Interactive Dialogue with Independent Expert on Somalia

Statement by the United States of America
Human Rights Council Session 30, Geneva
September 30, 2015
Delivered by Eric Richardson

Thank you, Mr. President.  We express our appreciation to the Independent Expert for his work.  Secretary Kerry’s historic visit to Mogadishu earlier this year, as well as the recent commencement of the U.S. Mission to Somalia, underscore the United States’ commitment to supporting Somalia’s transition toward peace, prosperity, and democracy.

We look forward to the government holding elections in 2016 on schedule.  During the July High Level Partnership Forum, Somali leaders introduced the guiding principles for the electoral process.  We welcome this development and look forward to the outcome of the consultative forum.

Following the Independent Expert’s trip to Somalia, he reported that journalists in Somalia are often harassed, arrested, and censored, and media organizations are frequently shut down.  The United States shares his concern that such incidents have a chilling effect on freedom of expression.  We emphasize the importance of respect for freedom of expression, including for journalists, as Somalia prepares for the 2016 elections.

The United States remains deeply concerned by attacks against civilians in Somalia.  We reiterate our deepest condolences to the family of Ambassador Bari-Bari, one of many people killed in terrorist attacks in Somalia this year.
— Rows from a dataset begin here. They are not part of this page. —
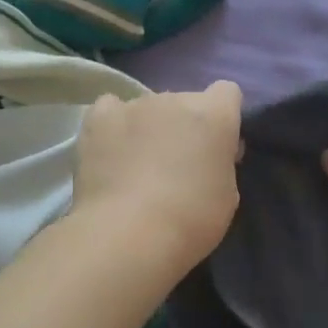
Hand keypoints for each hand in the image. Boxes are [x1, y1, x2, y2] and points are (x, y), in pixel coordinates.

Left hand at [72, 81, 243, 273]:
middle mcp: (176, 98)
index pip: (227, 93)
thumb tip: (209, 153)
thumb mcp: (227, 195)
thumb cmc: (191, 220)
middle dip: (184, 125)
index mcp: (214, 114)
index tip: (216, 146)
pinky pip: (110, 109)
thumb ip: (221, 162)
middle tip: (176, 163)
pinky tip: (111, 150)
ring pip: (148, 108)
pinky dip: (113, 125)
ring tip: (136, 164)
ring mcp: (134, 104)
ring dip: (149, 127)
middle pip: (185, 102)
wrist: (129, 234)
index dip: (223, 117)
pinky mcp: (99, 117)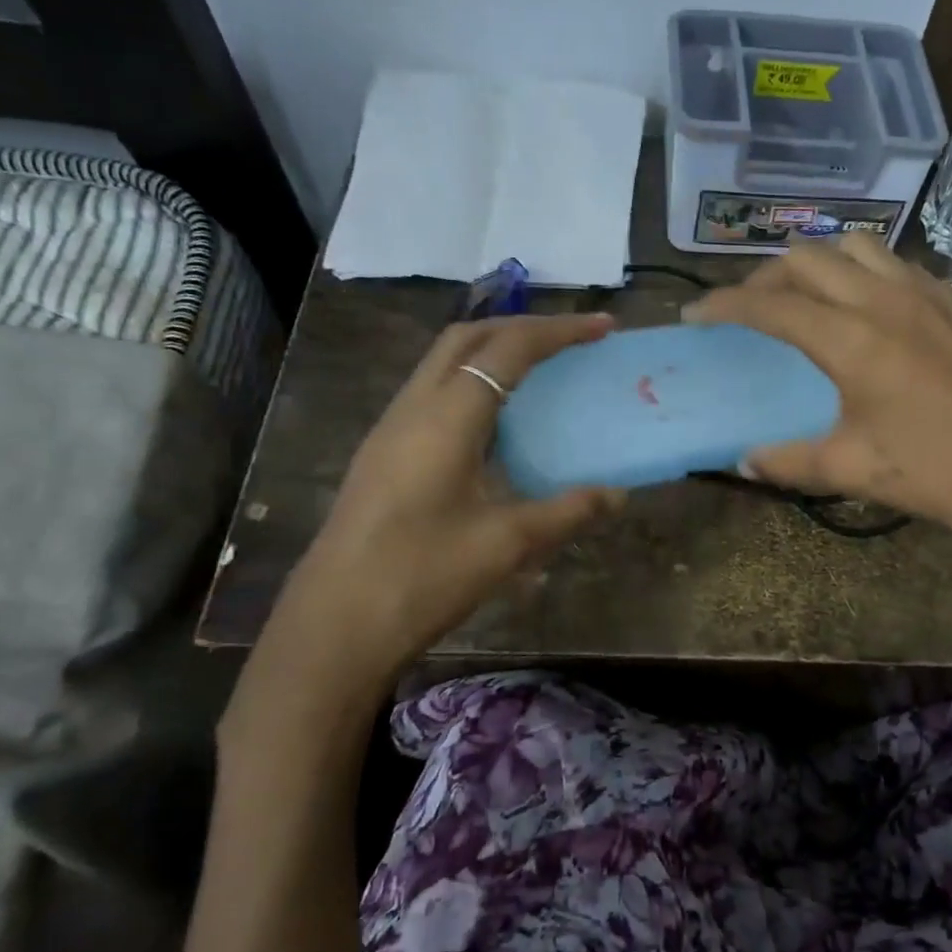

We acknowledge Somalia’s continued progress on eliminating the use and recruitment of child soldiers, though more needs to be done to fully implement its action plan with the UN.

We continue to emphasize that all security forces in Somalia, including the Somali National Army, the police, and African Union Mission in Somalia troops, must fully respect human rights and international humanitarian law, as applicable, to be effective.  Strengthening accountability mechanisms for security force violations against civilians, including the unlawful killing, sexual exploitation, and abuse of civilians, is essential to improving civilian protection.  These accountability mechanisms must fully respect the rights of accused persons.

Somalia’s judicial system is in urgent need of development and reform so that it can protect and respect human rights.  Impunity in Somalia must no longer be the norm.  At the same time, defendants must be allowed legal representation of their choosing with all the fair trial guarantees required by international law, as well as the right to appeal any conviction and sentence to a higher tribunal.  Thank you, Mr. President.


What is your view of the steps Somalia needs to take to ensure the 2016 presidential and parliamentary elections are as free, fair, and participatory as possible?  What concrete steps can the international community take to help strengthen accountability mechanisms in Somalia?